The first address or hostname in the host list is employed for the scheduler, all the other addresses/hostnames are used for the workers. The nprocs and nthreads arguments set the number of workers running on each host and the number of threads spawned by each worker, respectively. For further information we refer to the Dask documentation.

Any other deployed Dask cluster can be used to distribute tasks within MacroPipeline if passed as an argument to the setup_cluster method, for instance:

from dask_jobqueue import SLURMCluster
...
cluster = SLURMCluster(...)
macro.setup_cluster(cluster=cluster)
macro.run()

Note

No command line support is provided in Laserfarm for macro-pipeline calculations.

Examples

The GitHub repository of Laserfarm includes a tutorial structured as a Jupyter notebook (tutorial.ipynb). The notebook illustrates how to use Laserfarm to process a subset of the Actueel Hoogtebestand Nederland (AHN3) data set, from the retrieval of an example point-cloud data file in LAZ format to the export of the extracted features to a GeoTIFF file.

A second notebook (workflow.ipynb) shows the workflow employed to process the full AHN3 data set. The notebook illustrates how the re-tiling, point-cloud data-processing and GeoTIFF-exporting tasks have been configured and distributed over the nodes of a compute cluster.
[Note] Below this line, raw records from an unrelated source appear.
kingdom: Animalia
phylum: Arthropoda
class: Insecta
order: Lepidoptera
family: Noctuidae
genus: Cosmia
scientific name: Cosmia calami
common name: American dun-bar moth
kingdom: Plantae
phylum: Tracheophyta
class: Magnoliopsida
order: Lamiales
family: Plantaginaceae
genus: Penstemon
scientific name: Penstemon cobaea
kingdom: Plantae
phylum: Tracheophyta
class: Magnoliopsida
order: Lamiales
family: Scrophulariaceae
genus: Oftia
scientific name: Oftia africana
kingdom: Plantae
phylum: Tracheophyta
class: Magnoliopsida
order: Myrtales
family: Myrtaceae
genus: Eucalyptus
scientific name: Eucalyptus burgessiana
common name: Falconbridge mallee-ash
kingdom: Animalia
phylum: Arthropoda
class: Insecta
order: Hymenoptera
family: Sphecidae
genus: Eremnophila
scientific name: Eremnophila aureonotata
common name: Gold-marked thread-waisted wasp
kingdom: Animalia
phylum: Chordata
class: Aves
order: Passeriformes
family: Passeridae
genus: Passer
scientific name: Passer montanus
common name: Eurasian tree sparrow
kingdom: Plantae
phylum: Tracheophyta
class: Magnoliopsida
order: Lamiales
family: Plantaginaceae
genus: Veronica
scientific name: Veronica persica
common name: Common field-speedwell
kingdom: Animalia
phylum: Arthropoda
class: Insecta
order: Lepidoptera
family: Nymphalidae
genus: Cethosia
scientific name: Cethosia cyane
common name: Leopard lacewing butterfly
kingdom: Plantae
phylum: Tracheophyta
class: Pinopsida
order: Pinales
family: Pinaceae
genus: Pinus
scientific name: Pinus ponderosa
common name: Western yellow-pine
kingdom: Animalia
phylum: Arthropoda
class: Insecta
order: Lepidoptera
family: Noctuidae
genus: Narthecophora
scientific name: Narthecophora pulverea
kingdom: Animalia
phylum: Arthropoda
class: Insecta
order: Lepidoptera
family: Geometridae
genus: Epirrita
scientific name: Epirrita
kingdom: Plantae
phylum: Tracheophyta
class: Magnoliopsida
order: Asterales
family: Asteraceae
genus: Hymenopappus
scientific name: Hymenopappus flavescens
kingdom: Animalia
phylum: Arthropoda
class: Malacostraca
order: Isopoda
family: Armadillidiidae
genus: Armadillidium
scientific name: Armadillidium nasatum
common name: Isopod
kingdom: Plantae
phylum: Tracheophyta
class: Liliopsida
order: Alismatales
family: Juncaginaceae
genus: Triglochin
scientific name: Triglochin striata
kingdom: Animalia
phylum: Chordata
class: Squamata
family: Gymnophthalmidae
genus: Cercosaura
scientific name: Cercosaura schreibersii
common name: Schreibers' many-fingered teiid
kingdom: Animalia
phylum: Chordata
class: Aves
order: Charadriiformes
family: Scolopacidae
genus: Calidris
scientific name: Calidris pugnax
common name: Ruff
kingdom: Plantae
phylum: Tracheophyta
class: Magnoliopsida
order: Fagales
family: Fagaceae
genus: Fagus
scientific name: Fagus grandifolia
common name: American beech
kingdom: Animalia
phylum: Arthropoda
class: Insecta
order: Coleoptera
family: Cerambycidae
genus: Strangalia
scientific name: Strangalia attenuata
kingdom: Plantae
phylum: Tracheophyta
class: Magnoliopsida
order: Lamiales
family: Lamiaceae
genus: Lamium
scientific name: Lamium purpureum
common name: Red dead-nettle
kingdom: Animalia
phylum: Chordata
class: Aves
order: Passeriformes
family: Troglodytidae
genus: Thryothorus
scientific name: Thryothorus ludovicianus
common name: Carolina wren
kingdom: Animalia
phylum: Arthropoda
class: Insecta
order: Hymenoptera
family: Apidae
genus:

Finally, Python scripts and pipeline configuration files that have been used to test the various pipelines either on local machines or on a virtual docker-container-based cluster can be found here.

Current Limitations

This package has been tested on data provided in a metric-based 2D-projected Cartesian coordinate system. While some of the tools of Laserfarm could be applied to data in an ellipsoidal latitude/longitude coordinate system as well, this has not been tested and it is generally expected to fail.